The missile also has a radar-based terrain contour matching (TERCOM) capability to fly to the target at a relatively low altitude, making detecting or intercepting the missile difficult.

In addition to all this is the ObleskU, a digital scene-matching area correlation (DSMAC) system that uses an internal database of relevant terrain imagery to check against to help guide the weapon toward its targets. The DSMAC capability is also used in specific versions of the US Tomahawk.

According to a book by Russian military aviation expert Piotr Butowski, the Otblesk-U scans the terrain below, passively making it the “most accurate and resistant to jamming.”
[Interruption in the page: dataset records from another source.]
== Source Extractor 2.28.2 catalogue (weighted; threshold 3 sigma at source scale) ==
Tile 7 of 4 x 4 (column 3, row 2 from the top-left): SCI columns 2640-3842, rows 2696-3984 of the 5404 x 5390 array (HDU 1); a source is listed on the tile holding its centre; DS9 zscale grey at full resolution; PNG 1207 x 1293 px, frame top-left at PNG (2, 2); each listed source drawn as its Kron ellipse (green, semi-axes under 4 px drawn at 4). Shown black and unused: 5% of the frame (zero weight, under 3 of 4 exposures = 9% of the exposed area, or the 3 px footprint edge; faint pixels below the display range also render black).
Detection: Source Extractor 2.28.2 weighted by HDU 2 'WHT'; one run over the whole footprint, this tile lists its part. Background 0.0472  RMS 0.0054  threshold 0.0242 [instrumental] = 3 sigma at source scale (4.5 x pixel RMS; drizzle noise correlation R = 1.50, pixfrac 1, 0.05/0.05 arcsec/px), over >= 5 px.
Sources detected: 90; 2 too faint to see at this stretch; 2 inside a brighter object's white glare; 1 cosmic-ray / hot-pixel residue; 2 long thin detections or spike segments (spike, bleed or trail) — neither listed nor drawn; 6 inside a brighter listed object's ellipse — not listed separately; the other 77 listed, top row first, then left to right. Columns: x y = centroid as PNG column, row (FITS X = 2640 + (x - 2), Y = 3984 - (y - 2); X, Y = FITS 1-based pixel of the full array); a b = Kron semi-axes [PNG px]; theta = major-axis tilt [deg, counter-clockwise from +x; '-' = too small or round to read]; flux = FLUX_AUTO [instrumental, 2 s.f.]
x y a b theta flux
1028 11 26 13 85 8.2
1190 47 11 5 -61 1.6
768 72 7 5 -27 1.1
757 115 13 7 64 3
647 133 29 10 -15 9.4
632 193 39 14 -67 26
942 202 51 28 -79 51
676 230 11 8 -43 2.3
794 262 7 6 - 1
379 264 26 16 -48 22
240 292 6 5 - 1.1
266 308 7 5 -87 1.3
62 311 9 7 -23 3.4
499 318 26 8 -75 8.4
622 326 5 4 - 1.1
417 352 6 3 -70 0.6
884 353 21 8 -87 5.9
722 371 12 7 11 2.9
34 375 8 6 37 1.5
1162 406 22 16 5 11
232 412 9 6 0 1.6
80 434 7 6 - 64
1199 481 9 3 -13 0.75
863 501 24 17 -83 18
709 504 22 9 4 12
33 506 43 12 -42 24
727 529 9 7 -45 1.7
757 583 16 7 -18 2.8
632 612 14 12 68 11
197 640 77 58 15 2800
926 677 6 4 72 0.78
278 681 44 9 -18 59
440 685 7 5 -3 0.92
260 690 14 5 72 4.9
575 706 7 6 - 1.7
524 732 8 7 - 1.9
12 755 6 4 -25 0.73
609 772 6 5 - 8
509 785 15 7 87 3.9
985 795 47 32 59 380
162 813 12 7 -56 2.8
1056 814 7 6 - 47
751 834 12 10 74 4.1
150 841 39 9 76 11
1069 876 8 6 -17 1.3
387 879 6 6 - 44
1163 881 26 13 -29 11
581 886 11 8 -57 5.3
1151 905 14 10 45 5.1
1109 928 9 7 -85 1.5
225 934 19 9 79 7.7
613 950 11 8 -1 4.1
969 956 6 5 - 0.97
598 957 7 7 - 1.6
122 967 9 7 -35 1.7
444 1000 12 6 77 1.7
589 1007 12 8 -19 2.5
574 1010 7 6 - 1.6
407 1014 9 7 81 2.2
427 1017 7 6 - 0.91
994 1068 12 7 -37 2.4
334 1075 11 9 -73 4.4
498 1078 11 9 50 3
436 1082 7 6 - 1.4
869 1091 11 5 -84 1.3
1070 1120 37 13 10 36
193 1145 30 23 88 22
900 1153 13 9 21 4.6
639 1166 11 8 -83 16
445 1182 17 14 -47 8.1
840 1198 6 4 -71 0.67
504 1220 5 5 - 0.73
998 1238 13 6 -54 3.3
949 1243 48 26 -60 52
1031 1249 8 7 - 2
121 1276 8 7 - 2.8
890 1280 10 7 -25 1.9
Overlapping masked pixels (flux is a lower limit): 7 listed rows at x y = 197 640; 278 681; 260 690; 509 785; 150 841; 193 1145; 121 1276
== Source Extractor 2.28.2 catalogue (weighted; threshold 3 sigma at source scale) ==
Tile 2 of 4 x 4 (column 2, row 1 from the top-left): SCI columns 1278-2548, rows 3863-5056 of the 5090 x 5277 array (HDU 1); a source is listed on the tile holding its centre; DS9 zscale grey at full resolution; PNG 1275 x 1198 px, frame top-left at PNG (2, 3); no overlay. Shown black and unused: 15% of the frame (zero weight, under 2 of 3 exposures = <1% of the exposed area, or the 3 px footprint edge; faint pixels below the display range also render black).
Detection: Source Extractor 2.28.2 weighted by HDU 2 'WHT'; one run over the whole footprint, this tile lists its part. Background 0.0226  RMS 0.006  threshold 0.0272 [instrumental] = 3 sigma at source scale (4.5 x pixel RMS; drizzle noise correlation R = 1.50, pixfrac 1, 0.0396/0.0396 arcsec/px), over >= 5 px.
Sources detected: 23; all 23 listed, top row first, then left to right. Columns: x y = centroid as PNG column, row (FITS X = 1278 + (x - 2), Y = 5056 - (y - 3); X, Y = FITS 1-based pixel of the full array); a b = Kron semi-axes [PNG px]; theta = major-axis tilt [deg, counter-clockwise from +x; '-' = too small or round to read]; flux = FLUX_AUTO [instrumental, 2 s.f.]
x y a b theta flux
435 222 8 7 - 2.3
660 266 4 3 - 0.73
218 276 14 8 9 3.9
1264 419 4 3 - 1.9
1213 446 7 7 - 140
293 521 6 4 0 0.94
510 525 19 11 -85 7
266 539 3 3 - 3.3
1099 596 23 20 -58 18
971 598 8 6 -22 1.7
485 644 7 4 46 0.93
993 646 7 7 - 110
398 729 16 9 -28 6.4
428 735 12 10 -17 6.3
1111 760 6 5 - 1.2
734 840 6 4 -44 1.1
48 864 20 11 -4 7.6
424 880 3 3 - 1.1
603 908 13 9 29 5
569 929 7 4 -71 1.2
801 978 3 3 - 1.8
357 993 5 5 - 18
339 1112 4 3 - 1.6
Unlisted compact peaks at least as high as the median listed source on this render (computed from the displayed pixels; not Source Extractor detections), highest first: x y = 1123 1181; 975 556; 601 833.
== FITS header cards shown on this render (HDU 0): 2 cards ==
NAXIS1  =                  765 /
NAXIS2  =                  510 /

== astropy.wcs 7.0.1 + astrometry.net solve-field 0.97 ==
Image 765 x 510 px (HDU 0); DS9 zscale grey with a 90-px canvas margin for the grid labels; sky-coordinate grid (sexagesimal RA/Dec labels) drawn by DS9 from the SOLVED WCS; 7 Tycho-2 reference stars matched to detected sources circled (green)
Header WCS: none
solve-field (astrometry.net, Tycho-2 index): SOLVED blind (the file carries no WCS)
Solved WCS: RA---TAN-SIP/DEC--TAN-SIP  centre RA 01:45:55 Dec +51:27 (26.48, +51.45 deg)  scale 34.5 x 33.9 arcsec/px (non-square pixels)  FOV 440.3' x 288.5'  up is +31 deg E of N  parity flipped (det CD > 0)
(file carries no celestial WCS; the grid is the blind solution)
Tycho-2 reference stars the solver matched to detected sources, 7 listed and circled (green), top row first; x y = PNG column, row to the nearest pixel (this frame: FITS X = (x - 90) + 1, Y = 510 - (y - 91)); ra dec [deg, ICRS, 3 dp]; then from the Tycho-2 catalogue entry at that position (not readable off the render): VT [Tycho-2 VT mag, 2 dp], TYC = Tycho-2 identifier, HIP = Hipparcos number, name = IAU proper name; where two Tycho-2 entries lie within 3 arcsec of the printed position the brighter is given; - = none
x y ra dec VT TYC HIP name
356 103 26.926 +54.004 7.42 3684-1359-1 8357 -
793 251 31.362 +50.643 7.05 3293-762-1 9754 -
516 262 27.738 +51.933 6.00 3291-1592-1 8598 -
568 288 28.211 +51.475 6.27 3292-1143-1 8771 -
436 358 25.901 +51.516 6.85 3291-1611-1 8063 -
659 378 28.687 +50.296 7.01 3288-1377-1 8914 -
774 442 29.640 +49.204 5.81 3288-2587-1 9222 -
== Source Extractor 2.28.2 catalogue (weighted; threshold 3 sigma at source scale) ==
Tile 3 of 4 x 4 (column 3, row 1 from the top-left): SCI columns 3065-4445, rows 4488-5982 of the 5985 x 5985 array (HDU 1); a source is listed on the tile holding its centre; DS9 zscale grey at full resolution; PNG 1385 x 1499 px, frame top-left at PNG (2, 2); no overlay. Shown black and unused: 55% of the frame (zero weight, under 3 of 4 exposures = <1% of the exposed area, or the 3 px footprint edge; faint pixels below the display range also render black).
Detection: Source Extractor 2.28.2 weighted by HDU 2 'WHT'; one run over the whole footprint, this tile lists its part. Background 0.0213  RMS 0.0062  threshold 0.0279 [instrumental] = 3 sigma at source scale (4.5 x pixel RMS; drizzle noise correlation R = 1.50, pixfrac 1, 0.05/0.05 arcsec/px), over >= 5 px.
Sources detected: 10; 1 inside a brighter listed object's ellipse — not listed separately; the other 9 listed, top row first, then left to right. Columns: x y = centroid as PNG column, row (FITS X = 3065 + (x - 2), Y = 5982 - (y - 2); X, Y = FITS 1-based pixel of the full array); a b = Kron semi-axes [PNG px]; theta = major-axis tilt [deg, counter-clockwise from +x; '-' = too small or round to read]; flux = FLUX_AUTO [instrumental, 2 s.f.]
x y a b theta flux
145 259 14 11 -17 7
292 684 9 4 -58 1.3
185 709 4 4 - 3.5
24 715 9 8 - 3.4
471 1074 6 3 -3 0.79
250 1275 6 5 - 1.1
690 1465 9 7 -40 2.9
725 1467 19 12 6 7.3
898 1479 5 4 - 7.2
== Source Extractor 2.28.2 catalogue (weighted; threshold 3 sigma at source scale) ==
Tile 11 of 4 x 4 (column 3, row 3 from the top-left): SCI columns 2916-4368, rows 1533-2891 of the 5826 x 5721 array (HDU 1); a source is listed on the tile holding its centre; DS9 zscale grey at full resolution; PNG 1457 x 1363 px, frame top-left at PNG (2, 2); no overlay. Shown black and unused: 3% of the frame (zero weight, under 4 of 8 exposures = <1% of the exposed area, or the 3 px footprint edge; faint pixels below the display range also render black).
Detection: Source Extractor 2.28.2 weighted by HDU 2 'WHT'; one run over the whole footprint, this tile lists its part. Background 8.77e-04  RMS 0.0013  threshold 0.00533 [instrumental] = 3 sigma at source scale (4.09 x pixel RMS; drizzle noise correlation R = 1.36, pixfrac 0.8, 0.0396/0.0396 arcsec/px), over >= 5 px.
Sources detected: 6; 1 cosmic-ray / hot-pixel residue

However, Butowski notes in the book that the ObleskU has a serious limitation: its need for a certain recognition of the target and pre-existence of target pictures, which requires the proper infrastructure and qualified personnel to gather and process the data for the missile’s use.

“Therefore, the Otblesk is used only by the non-nuclear Kh-101 missile, and only during the terminal guidance phase, close to the target,” Butowski writes. “During the cruise, the less accurate but less demanding TERCOM radar system is used.”

Another image of the Kh-101’s wreckage shows a section with a dozen circular holes in two symmetrical rows of six each, filled with mud.

The mud-filled circular holes seen on the downed Kh-101. (Ukrainian Air Force)

The purpose of these holes is not precisely clear. One possibility is that this is a dispenser for countermeasures like the radar-confusing chaff. A very simple and crude radar warning receiver could automatically trigger their employment after detecting pre-programmed radio-frequency emissions under certain circumstances, or they could also be pre-programmed to fire at certain points of vulnerability along the missile’s flight route.

Reports point out the similarity between the holes found on Kh-101 and the countermeasures dispensers sometimes seen on aerial target drones like the American BQM-167 Skeeter, which were also used in actual combat operations during the US-led invasion of Iraq in 2003 to dispense chaff to protect the path of friendly aircraft and missiles, by confusing the Iraqi radars.

Another possibility is that the holes could be some type of interface or vent system. That said, there could be other possible purposes than the ones mentioned above.

Ukraine’s ongoing conflict has proven to be a treasure trove of at least partially intact examples of various advanced Russian weapon systems.

Ukrainian officials have been dismantling these Russian weapons and have so far brought to light the presence of several Western-made components in them, which include the Kh-101 ALCM as well.

As previously reported by EurAsian Times, the Kh-101 also appears to be heavily dependent on foreign-made chips, as the Ukrainian intelligence has claimed to have found at least 35 US-made chips, including those manufactured by Texas Instruments, Atmel Corp.